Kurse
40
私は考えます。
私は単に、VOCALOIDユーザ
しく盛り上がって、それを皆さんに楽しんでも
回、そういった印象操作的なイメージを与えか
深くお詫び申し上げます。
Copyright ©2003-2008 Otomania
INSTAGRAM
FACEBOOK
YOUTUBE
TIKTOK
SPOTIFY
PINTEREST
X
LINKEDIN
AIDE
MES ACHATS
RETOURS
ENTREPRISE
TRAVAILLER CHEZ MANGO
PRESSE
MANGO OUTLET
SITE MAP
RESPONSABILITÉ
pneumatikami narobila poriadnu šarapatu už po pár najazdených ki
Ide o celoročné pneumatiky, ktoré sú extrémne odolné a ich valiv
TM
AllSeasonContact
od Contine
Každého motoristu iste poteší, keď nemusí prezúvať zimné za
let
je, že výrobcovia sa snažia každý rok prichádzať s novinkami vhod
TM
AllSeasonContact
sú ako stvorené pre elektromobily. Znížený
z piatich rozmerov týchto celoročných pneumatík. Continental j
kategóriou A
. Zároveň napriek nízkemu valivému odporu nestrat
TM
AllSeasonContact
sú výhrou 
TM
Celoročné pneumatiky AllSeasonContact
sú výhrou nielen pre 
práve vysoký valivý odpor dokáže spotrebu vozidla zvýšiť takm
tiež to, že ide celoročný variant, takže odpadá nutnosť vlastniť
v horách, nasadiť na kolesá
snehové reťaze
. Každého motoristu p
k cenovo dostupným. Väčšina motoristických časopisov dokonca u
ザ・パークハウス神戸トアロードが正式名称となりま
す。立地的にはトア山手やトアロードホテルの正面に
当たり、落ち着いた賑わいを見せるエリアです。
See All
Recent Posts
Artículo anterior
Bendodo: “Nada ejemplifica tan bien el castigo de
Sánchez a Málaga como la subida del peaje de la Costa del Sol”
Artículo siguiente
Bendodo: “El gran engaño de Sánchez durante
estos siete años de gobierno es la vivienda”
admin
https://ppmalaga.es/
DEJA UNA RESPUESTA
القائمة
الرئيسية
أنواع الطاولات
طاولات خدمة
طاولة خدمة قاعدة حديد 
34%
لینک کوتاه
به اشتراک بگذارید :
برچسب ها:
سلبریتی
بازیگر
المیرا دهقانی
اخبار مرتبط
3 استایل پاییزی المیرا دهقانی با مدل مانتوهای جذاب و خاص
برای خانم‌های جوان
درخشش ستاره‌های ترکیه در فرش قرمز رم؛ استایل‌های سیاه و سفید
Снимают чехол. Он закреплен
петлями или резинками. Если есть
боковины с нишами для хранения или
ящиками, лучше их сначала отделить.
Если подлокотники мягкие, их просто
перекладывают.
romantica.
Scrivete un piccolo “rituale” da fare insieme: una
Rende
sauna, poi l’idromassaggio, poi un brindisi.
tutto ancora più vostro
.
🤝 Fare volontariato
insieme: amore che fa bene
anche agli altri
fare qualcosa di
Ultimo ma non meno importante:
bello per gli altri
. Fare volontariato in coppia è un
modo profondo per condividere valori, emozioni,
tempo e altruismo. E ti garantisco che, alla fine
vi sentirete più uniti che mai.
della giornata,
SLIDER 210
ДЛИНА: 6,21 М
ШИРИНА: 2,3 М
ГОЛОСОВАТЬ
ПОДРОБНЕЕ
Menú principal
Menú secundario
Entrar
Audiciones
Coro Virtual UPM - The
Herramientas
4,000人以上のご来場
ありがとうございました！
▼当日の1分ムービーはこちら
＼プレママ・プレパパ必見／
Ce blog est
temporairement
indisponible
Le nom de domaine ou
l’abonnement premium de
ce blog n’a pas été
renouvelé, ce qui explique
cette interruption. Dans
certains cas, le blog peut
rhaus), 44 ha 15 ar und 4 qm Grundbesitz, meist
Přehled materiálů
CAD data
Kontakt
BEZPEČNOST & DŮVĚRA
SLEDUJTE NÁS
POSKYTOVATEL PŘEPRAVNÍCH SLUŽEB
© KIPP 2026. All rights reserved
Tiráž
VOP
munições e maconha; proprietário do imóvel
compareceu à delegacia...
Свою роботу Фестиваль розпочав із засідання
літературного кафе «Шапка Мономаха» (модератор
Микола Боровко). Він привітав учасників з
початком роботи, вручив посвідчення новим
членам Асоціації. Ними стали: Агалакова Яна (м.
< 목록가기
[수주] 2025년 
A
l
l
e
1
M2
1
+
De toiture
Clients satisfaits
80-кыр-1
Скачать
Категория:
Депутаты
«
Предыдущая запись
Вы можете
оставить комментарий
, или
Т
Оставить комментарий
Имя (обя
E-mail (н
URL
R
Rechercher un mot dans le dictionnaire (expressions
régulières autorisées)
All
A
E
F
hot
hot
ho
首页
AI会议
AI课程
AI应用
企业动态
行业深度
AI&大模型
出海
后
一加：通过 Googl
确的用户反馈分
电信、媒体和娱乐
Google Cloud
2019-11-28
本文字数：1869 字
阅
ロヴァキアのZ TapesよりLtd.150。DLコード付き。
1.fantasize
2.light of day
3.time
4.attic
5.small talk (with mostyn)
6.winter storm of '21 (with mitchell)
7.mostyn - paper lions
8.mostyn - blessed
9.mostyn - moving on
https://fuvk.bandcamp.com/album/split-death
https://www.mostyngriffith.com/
# # #
Can you reproduce every line of the data above, keeping each line word for word and in the same order?

# Expected output:
Kurse
40
私は考えます。
私は単に、VOCALOIDユーザ
しく盛り上がって、それを皆さんに楽しんでも
回、そういった印象操作的なイメージを与えか
深くお詫び申し上げます。
Copyright ©2003-2008 Otomania
INSTAGRAM
FACEBOOK
YOUTUBE
TIKTOK
SPOTIFY
PINTEREST
X
LINKEDIN
AIDE
MES ACHATS
RETOURS
ENTREPRISE
TRAVAILLER CHEZ MANGO
PRESSE
MANGO OUTLET
SITE MAP
RESPONSABILITÉ
pneumatikami narobila poriadnu šarapatu už po pár najazdených ki
Ide o celoročné pneumatiky, ktoré sú extrémne odolné a ich valiv
TM
AllSeasonContact
od Contine
Každého motoristu iste poteší, keď nemusí prezúvať zimné za
let
je, že výrobcovia sa snažia každý rok prichádzať s novinkami vhod
TM
AllSeasonContact
sú ako stvorené pre elektromobily. Znížený
z piatich rozmerov týchto celoročných pneumatík. Continental j
kategóriou A
. Zároveň napriek nízkemu valivému odporu nestrat
TM
AllSeasonContact
sú výhrou 
TM
Celoročné pneumatiky AllSeasonContact
sú výhrou nielen pre 
práve vysoký valivý odpor dokáže spotrebu vozidla zvýšiť takm
tiež to, že ide celoročný variant, takže odpadá nutnosť vlastniť
v horách, nasadiť na kolesá
snehové reťaze
. Každého motoristu p
k cenovo dostupným. Väčšina motoristických časopisov dokonca u
ザ・パークハウス神戸トアロードが正式名称となりま
す。立地的にはトア山手やトアロードホテルの正面に
当たり、落ち着いた賑わいを見せるエリアです。
See All
Recent Posts
Artículo anterior
Bendodo: “Nada ejemplifica tan bien el castigo de
Sánchez a Málaga como la subida del peaje de la Costa del Sol”
Artículo siguiente
Bendodo: “El gran engaño de Sánchez durante
estos siete años de gobierno es la vivienda”
admin
https://ppmalaga.es/
DEJA UNA RESPUESTA
القائمة
الرئيسية
أنواع الطاولات
طاولات خدمة
طاولة خدمة قاعدة حديد 
34%
لینک کوتاه
به اشتراک بگذارید :
برچسب ها:
سلبریتی
بازیگر
المیرا دهقانی
اخبار مرتبط
3 استایل پاییزی المیرا دهقانی با مدل مانتوهای جذاب و خاص
برای خانم‌های جوان
درخشش ستاره‌های ترکیه در فرش قرمز رم؛ استایل‌های سیاه و سفید
Снимают чехол. Он закреплен
петлями или резинками. Если есть
боковины с нишами для хранения или
ящиками, лучше их сначала отделить.
Если подлокотники мягкие, их просто
перекладывают.
romantica.
Scrivete un piccolo “rituale” da fare insieme: una
Rende
sauna, poi l’idromassaggio, poi un brindisi.
tutto ancora più vostro
.
🤝 Fare volontariato
insieme: amore che fa bene
anche agli altri
fare qualcosa di
Ultimo ma non meno importante:
bello per gli altri
. Fare volontariato in coppia è un
modo profondo per condividere valori, emozioni,
tempo e altruismo. E ti garantisco che, alla fine
vi sentirete più uniti che mai.
della giornata,
SLIDER 210
ДЛИНА: 6,21 М
ШИРИНА: 2,3 М
ГОЛОСОВАТЬ
ПОДРОБНЕЕ
Menú principal
Menú secundario
Entrar
Audiciones
Coro Virtual UPM - The
Herramientas
4,000人以上のご来場
ありがとうございました！
▼当日の1分ムービーはこちら
＼プレママ・プレパパ必見／
Ce blog est
temporairement
indisponible
Le nom de domaine ou
l’abonnement premium de
ce blog n’a pas été
renouvelé, ce qui explique
cette interruption. Dans
certains cas, le blog peut
rhaus), 44 ha 15 ar und 4 qm Grundbesitz, meist
Přehled materiálů
CAD data
Kontakt
BEZPEČNOST & DŮVĚRA
SLEDUJTE NÁS
POSKYTOVATEL PŘEPRAVNÍCH SLUŽEB
© KIPP 2026. All rights reserved
Tiráž
VOP
munições e maconha; proprietário do imóvel
compareceu à delegacia...
Свою роботу Фестиваль розпочав із засідання
літературного кафе «Шапка Мономаха» (модератор
Микола Боровко). Він привітав учасників з
початком роботи, вручив посвідчення новим
членам Асоціації. Ними стали: Агалакова Яна (м.
< 목록가기
[수주] 2025년 
A
l
l
e
1
M2
1
+
De toiture
Clients satisfaits
80-кыр-1
Скачать
Категория:
Депутаты
«
Предыдущая запись
Вы можете
оставить комментарий
, или
Т
Оставить комментарий
Имя (обя
E-mail (н
URL
R
Rechercher un mot dans le dictionnaire (expressions
régulières autorisées)
All
A
E
F
hot
hot
ho
首页
AI会议
AI课程
AI应用
企业动态
行业深度
AI&大模型
出海
后
一加：通过 Googl
确的用户反馈分
电信、媒体和娱乐
Google Cloud
2019-11-28
本文字数：1869 字
阅
ロヴァキアのZ TapesよりLtd.150。DLコード付き。
1.fantasize
2.light of day
3.time
4.attic
5.small talk (with mostyn)
6.winter storm of '21 (with mitchell)
7.mostyn - paper lions
8.mostyn - blessed
9.mostyn - moving on
https://fuvk.bandcamp.com/album/split-death
https://www.mostyngriffith.com/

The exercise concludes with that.